D'une certaine façon, j'étais semblable à un Golem. C'est pour ça que les monstres m'aimaient.
« Où vas-tu à cette heure ? »
Une voix feutrée résonna. Presque un murmure.
Je me retournai. Dans l'obscurité de la nuit, une femme baignant dans la lumière blanche de la lune apparut.
C'était Ellenia.
Bien sûr, c'était elle. Je ne pouvais pas lire l'expression sur son visage lisse et pâle.
« Où vas-tu t'enfuir encore ? »
Elle parlait d'une voix étrangement calme.
Si je n'avais pas le souvenir de tout à l'heure, j'aurais dit qu'elle était douce.
Peut-être que c'était aussi un rêve.
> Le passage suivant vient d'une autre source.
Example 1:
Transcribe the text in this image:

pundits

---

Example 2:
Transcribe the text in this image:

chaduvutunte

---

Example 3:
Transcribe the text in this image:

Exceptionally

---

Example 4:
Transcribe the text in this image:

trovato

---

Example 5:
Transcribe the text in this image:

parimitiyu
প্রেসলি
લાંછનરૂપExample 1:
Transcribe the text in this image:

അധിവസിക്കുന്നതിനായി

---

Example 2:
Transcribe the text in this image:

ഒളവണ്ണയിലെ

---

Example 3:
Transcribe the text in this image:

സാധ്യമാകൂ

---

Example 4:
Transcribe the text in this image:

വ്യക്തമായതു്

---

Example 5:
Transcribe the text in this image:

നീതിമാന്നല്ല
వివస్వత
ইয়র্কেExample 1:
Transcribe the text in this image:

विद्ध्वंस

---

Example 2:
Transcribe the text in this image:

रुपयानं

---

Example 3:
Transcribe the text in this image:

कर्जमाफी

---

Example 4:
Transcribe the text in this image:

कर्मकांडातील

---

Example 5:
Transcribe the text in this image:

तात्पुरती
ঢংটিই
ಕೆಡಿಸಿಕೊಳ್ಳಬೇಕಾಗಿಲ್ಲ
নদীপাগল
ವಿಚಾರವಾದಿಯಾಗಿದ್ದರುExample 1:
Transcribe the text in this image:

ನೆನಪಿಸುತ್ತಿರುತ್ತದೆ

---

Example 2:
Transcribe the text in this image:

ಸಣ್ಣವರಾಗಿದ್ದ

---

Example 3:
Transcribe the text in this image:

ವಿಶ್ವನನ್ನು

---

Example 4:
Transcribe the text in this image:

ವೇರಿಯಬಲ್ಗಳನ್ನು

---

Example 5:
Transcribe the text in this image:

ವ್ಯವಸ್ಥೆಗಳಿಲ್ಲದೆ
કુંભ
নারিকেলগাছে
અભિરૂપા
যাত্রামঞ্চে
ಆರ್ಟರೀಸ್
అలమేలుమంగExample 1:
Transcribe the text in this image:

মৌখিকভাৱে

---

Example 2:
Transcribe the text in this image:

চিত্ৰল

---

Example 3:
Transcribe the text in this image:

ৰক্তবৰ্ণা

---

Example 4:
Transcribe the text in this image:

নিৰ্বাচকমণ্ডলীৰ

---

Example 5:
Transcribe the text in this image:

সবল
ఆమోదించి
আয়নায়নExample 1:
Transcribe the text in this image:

Oui, si c'était la vraie Ellenia, elle m'aurait giflée maintenant.
« Tu as peur que je balance ? »
Ces yeux rouges sombres comme du jais rouge tremblèrent bizarrement.
Comme prévu, le rêve était trop réaliste. Un rire m'échappa.
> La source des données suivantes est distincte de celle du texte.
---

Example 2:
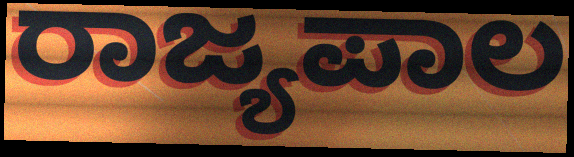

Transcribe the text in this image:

ರಾಜ್ಯಪಾಲ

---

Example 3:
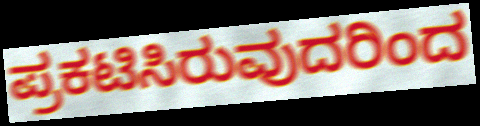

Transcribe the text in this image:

ಪ್ರಕಟಿಸಿರುವುದರಿಂದ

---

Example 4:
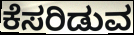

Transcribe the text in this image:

ಕೆಸರಿಡುವ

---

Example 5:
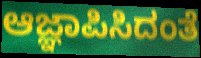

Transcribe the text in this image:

ಆಜ್ಞಾಪಿಸಿದಂತೆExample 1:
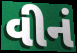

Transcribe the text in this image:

વીનં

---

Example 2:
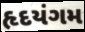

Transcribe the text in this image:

હૃદયંગમ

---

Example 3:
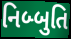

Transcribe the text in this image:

નિબ્બુતિ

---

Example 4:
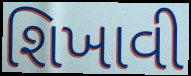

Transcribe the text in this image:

શિખાવી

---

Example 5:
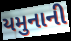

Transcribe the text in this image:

યમુનાનીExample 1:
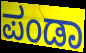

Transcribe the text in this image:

ಪಂಡಾ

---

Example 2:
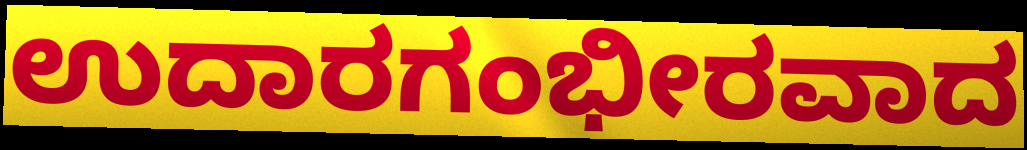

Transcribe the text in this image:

ಉದಾರಗಂಭೀರವಾದ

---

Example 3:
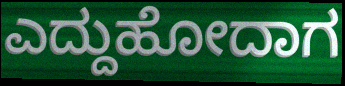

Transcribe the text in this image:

ಎದ್ದುಹೋದಾಗ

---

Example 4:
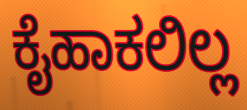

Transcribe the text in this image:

ಕೈಹಾಕಲಿಲ್ಲ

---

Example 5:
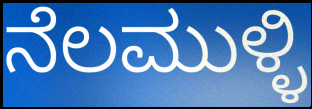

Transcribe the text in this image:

ನೆಲಮುಳ್ಳಿ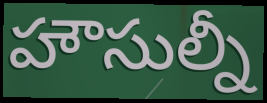
హౌసుల్నీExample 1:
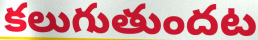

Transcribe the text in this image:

కలుగుతుందట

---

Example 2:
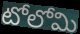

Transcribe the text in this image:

టోలోమి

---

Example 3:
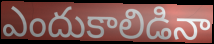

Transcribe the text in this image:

ఎందుకాలిడినా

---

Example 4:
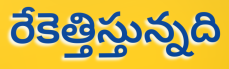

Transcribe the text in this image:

రేకెత్తిస్తున్నది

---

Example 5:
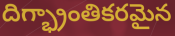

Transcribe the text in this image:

దిగ్భ్రాంతికరమైన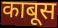
काबूसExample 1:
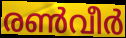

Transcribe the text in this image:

രൺവീർ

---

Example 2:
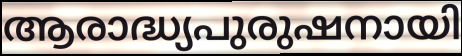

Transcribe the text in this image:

ആരാദ്ധ്യപുരുഷനായി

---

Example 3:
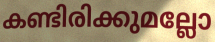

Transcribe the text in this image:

കണ്ടിരിക്കുമല്ലോ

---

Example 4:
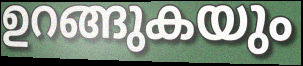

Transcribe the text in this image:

ഉറങ്ങുകയും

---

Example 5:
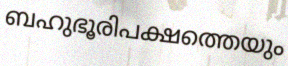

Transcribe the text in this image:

ബഹുഭൂരിപക്ഷത്തെയും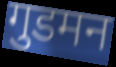
गुडमन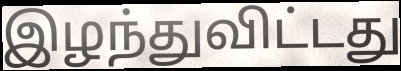
இழந்துவிட்டது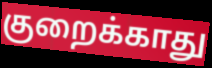
குறைக்காதுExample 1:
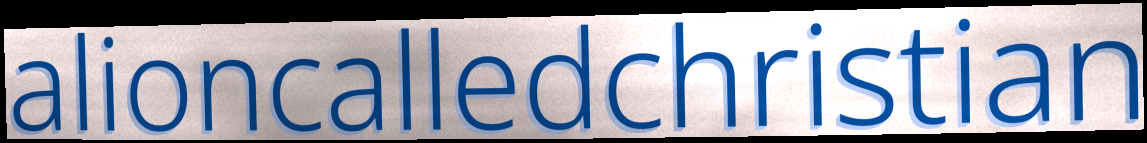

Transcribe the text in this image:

alioncalledchristian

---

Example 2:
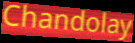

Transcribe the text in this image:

Chandolay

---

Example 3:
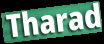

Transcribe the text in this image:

Tharad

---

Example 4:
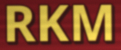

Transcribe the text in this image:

RKM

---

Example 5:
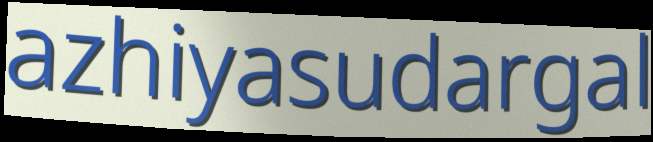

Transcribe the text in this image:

azhiyasudargal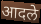
आदलेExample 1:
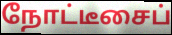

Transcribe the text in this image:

நோட்டீசைப்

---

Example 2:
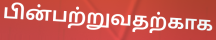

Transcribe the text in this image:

பின்பற்றுவதற்காக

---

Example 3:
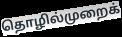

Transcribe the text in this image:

தொழில்முறைக்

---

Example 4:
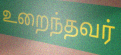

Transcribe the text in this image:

உறைந்தவர்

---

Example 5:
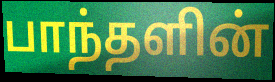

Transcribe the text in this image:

பாந்தளின்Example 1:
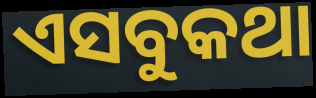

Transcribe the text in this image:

ଏସବୁକଥା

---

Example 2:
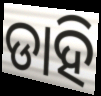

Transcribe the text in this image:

ଡାହି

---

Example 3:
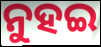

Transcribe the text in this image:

ନୁହଇ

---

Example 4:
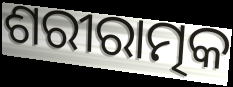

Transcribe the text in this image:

ଶରୀରାତ୍ମକ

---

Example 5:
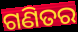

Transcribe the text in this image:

ଗଣିତର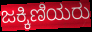
ಜಕ್ಕಿಣಿಯರುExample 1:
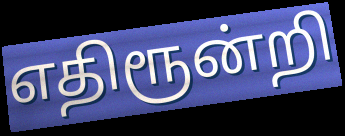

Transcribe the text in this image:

எதிரூன்றி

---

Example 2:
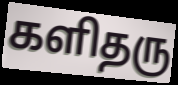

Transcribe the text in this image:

களிதரு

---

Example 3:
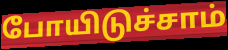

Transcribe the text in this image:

போயிடுச்சாம்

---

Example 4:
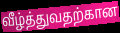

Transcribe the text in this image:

வீழ்த்துவதற்கான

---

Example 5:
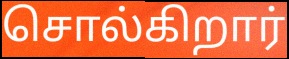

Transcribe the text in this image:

சொல்கிறார்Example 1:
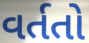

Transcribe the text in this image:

વર્તતો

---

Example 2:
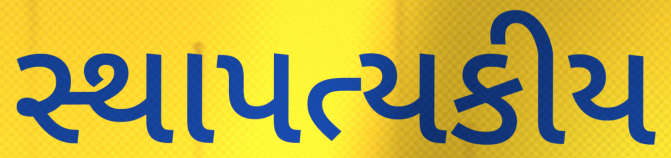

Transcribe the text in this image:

સ્થાપત્યકીય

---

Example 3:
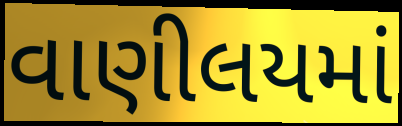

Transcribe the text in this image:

વાણીલયમાં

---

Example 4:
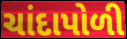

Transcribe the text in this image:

ચાંદાપોળી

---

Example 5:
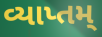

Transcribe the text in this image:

વ્યાપ્તમ્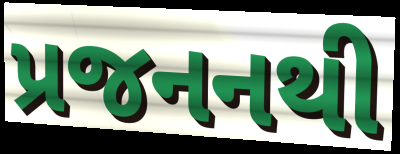
પ્રજનનથી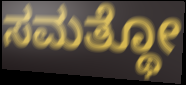
ಸಮತ್ಥೋ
« Personne ne me demande. »
« Qu'est-ce que tu veux dire ? »
« Personne ne me demande ce qui s'est passé. »
« …… »
« Ça n'a pas vraiment d'importance parce que c'est toujours été comme ça, mais parfois je suis même confuse sur ce qu'est la vérité. »
Un vent fort souffla.
La texture de l'herbe sous mes pieds était douce. J'eus envie de marcher avec le vent et fis un pas de plus.
« Tu ne peux pas te balader comme ça. »
« Oh, Ellen m'attrape le bras. Comme c'est fascinant. »
« …… »
« Wahou, des champignons de givre ! »
Je secouai la main d'Ellenia, courus et m'assis devant le champignon scintillant.
C'était possible parce que c'était un rêve, mais si je faisais tout ce que je voulais dans mon rêve, est-ce qu'il se passerait quelque chose ?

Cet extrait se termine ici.